Recuperação financeira
O relatório da comissão também trata da participação da Caixa Econômica Federal (CEF), que detém recursos do PreviPalmas. “Restou comprovado que os servidores da CEF agiram em contrariedade aos normativos e às determinações legais […] Efetuou transferências de parte desses recursos sem as devidas autorizações, tendo, assim, o dever de efetuar a devolução dos mesmos para a conta corrente de origem, devidamente corrigida monetariamente”, defende.
O ressarcimento já foi solicitado via requerimento à instituição financeira, que se negou a realizá-lo, mas admitiu auditoria interna para averiguar irregularidades.
“Pela confirmação das irregularidades e da responsabilidade da CEF, deve ser encaminhada determinação para que o Poder Executivo Municipal adote procedimentos, administrativos e judiciais, para recomposição pela Instituição Financeira – de forma solidária ou isolada – do valor de R$ 58 milhões aos cofres do instituto”, sugere, então, o relatório.
Além de Maxcilane Fleury, Fábio Costa Martins, Danielle Rodrigues, Christian Zini, Carlos Amastha e Caixa Econômica Federal, a CPI ainda responsabiliza todas as administradoras e gestoras que passaram pelos fundos Wings e Cais Mauá: Reag, Tercon, Austro, CM Capital Markets, LAD, MHFT Investimentos e ICLA Trust. O relatório vê possibilidade da prática de crimes contra o sistema financeiro e improbidade administrativa.
Encaminhamentos
A CPI conclui com uma recomendação para que a prefeitura faça as alterações sugeridas na legislação para garantir autonomia ao PreviPalmas. A manutenção dos processos administrativos e judiciais para garantir o retorno dos recursos financeiros também é indicado ao Executivo.
Ao PreviPalmas há uma orientação para que seja realizada auditoria para verificar os lançamentos contábeis, os cálculos previdenciários e as concessões de benefícios, e ainda que seja lançado nas contas do instituto o efetivo prejuízo das aplicações para não desvirtuar cálculos atuariais e permitir a cobrança do ressarcimento dos valores.
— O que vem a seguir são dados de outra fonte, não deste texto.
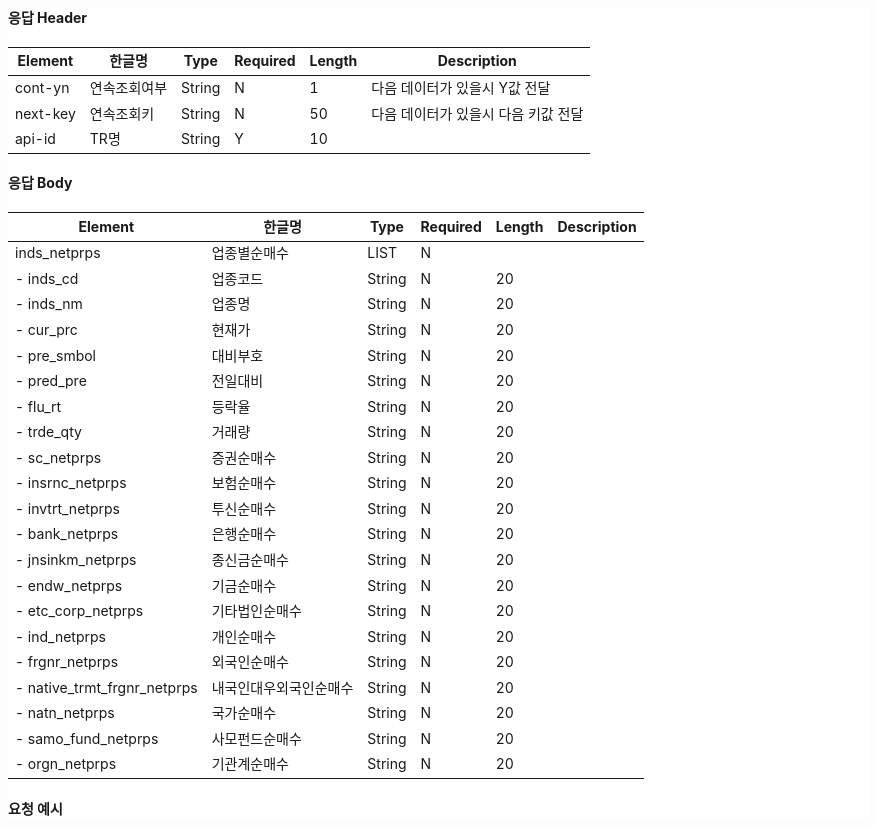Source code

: #### 응답 Header

| Element  | 한글명       | Type   | Required | Length | Description                         |
| -------- | ------------ | ------ | -------- | ------ | ----------------------------------- |
| cont-yn  | 연속조회여부 | String | N        | 1      | 다음 데이터가 있을시 Y값 전달       |
| next-key | 연속조회키   | String | N        | 50     | 다음 데이터가 있을시 다음 키값 전달 |
| api-id   | TR명         | String | Y        | 10     |                                     |

#### 응답 Body

| Element                         | 한글명                   | Type   | Required | Length | Description |
| ------------------------------- | ------------------------ | ------ | -------- | ------ | ----------- |
| inds_netprps                    | 업종별순매수             | LIST   | N        |        |             |
| - inds_cd                       | 업종코드                 | String | N        | 20     |             |
| - inds_nm                       | 업종명                   | String | N        | 20     |             |
| - cur_prc                       | 현재가                   | String | N        | 20     |             |
| - pre_smbol                     | 대비부호                 | String | N        | 20     |             |
| - pred_pre                      | 전일대비                 | String | N        | 20     |             |
| - flu_rt                        | 등락율                   | String | N        | 20     |             |
| - trde_qty                      | 거래량                   | String | N        | 20     |             |
| - sc_netprps                    | 증권순매수               | String | N        | 20     |             |
| - insrnc_netprps                | 보험순매수               | String | N        | 20     |             |
| - invtrt_netprps                | 투신순매수               | String | N        | 20     |             |
| - bank_netprps                  | 은행순매수               | String | N        | 20     |             |
| - jnsinkm_netprps               | 종신금순매수             | String | N        | 20     |             |
| - endw_netprps                  | 기금순매수               | String | N        | 20     |             |
| - etc_corp_netprps              | 기타법인순매수           | String | N        | 20     |             |
| - ind_netprps                   | 개인순매수               | String | N        | 20     |             |
| - frgnr_netprps                 | 외국인순매수             | String | N        | 20     |             |
| - native_trmt_frgnr_netprps     | 내국인대우외국인순매수   | String | N        | 20     |             |
| - natn_netprps                  | 국가순매수               | String | N        | 20     |             |
| - samo_fund_netprps             | 사모펀드순매수           | String | N        | 20     |             |
| - orgn_netprps                  | 기관계순매수             | String | N        | 20     |             |

#### 요청 예시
O documento também será enviado ao Ministério Público Federal (MPF) e Estadual (MPE) no intuito de apurar a conduta de cada um dos gestores envolvidos, bem como das pessoas e agentes privados. O relatório ainda será compartilhado com: Banco Central, CVM, CMP do instituto, sindicatos e associações de servidores, Tribunal de Contas (TCE), Judiciário (TJTO), Assembleia Legislativa, Procuradorias da República no Tocantins, Rio de Janeiro, Rio Grande do Sul, Pará e São Paulo, assim como para Polícia Federal destes estados.